Hugh of St. Victor and Bernard of Clairvaux went back and forth between describing these gifts of nature as “creating grace” and as “natural law,” to reinforce a movement between gift and debt. On the one hand, the language of natural goods that humans possess by virtue of their own nature speaks to the intrinsic moral value of the gifts. Such gifts involve not only the capacity to reflect and deliberate, but the appetites for justice and happiness. As Bernard states, “justice is the vital, natural food of the rational soul,” which Jesus connects to beatitude when he states that those who hunger and thirst for justice shall be filled. On the other hand, these gifts, like all gifts, come with sets of obligations to the giver. Just as children “repay” their parents by utilizing what they have inherited to promote their own good and the good of others, so all humans stand in a position of debt for a dignity they received. This is an important impulse behind the language of a “natural law.” Yet, this law has been conceived in terms of the service rendered to nature and nature’s God for the gifts.

The original sin was in moving too fast from the language of gift to the language of right, and missing entirely the language of debt. Bernard claims that ignorance makes beasts of humans, because they begin “to use gifts as if they belonged to one by natural right.” The ignorance in question is not simply a lack of awareness of the creator, but a fundamental failure to know oneself as a creature. And so, Bernard asks that each person know two facts: what you are, and that you are not that by your own hand. With the acknowledgement of these two facets of human existence come the moral obligations that should shape human freedom. In short, humans owe their existence to something beyond themselves, and they should live in light of that debt. Before claiming their rights, individuals need to acknowledge their debts and order the discharge of those debts accordingly, as first to God and then to neighbor.

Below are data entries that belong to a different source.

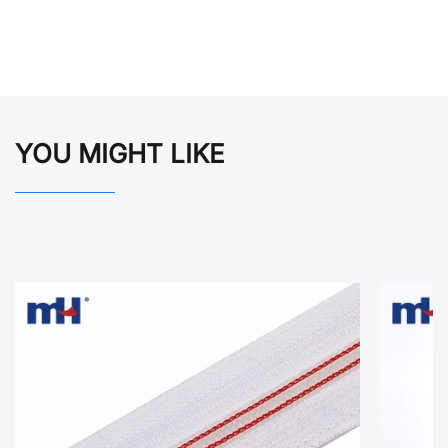
YOU MIGHT LIKE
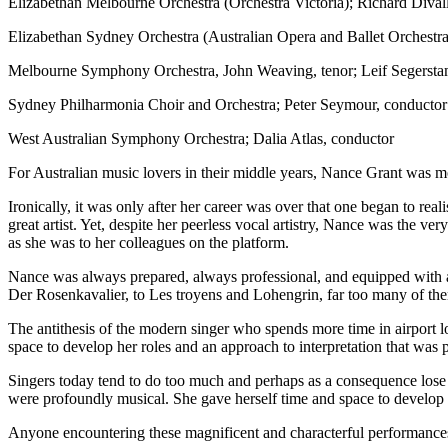
Elizabethan Melbourne Orchestra (Orchestra Victoria); Richard Dival
Elizabethan Sydney Orchestra (Australian Opera and Ballet Orchest
Melbourne Symphony Orchestra, John Weaving, tenor; Leif Segersta
Sydney Philharmonia Choir and Orchestra; Peter Seymour, conductor
West Australian Symphony Orchestra; Dalia Atlas, conductor
For Australian music lovers in their middle years, Nance Grant was mor
Ironically, it was only after her career was over that one began to 
great artist. Yet, despite her peerless vocal artistry, Nance was the v
as she was to her colleagues on the platform.
Nance was always prepared, always professional, and equipped with a 
Der Rosenkavalier, to Les troyens and Lohengrin, far too many of the
The antithesis of the modern singer who spends more time in airport l
space to develop her roles and an approach to interpretation that was
Singers today tend to do too much and perhaps as a consequence lose p
were profoundly musical. She gave herself time and space to develop 
Anyone encountering these magnificent and characterful performances for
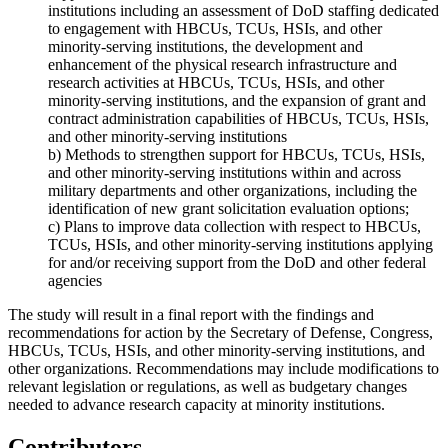
institutions
including an assessment of DoD staffing dedicated
to engagement with
HBCUs, TCUs, HSIs, and other
minority-serving institutions
, the development and
enhancement of the physical research infrastructure and
research activities at
HBCUs, TCUs, HSIs, and other
minority-serving institutions
, and the expansion of grant and
contract administration capabilities of
HBCUs, TCUs, HSIs,
and other minority-serving institutions
b) Methods to strengthen support for
HBCUs, TCUs, HSIs,
and other minority-serving institutions
within and across
military departments and other organizations, including the
identification of new grant solicitation evaluation options;
c) Plans to improve data collection with respect to
HBCUs,
TCUs, HSIs, and other minority-serving institutions
applying
for and/or receiving support from the DoD and other federal
agencies
The study will result in a final report with the findings and
recommendations for action by the Secretary of Defense, Congress,
HBCUs, TCUs, HSIs, and other minority-serving institutions
, and
other organizations. Recommendations may include modifications to
relevant legislation or regulations, as well as budgetary changes
needed to advance research capacity at minority institutions.
Contributors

Anselm of Canterbury would build his understanding of the atonement on these premises. The gift of human nature entails the obligation to pursue justice as the vehicle by which humans fulfill their debt to God and realize their potential. They fulfill the appetite for happiness through the pursuit of justice. When humans turn this debt into a “natural right,” they turn away from the origin of the gifts of nature and forfeit justice in the process. Anselm’s use of the language of debt in relation to sin is part of an overarching moral framework in which humans come into this world with gifts and a purpose that entail obligations. All obligations to other humans, including political communities, stem from the recognition of the more fundamental debt one owes to God for capacities one possesses.

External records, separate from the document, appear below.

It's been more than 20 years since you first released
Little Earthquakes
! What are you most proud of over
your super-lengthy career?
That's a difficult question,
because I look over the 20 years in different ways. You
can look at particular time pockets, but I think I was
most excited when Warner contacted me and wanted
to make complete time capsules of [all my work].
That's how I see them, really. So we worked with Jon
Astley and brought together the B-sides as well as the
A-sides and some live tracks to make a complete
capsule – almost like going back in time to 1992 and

This is the medieval underpinning to Kennedy’s words of 1961. It is also the Christian basis for citizenship in any nation, and for the particular gratitude Christians should have for living out their earthly existence in the United States. Too many people today have skipped over debts and gone straight to rights. Hence, to ask what you can do for your country seems to be a particularly important question at this juncture of American history. All Americans stand as heirs to a union that seeks to preserve their freedoms, which creates an obligation to serve. Yet, this obligation to serve one’s country as a debt of freedom holds as long as the discharge of the debt preserves the very freedom that humans possess as a gift of nature. And, when it does not, as Martin Luther King, Jr. argued, the debt to God compels citizens to change the country to which they belong. The arc of history can bend in many ways, toward and away from justice. It all depends on how humans discharge the debt they owe in light of the many gifts they have received.

Dale M. Coulter is associate professor of historical theology at Regent University.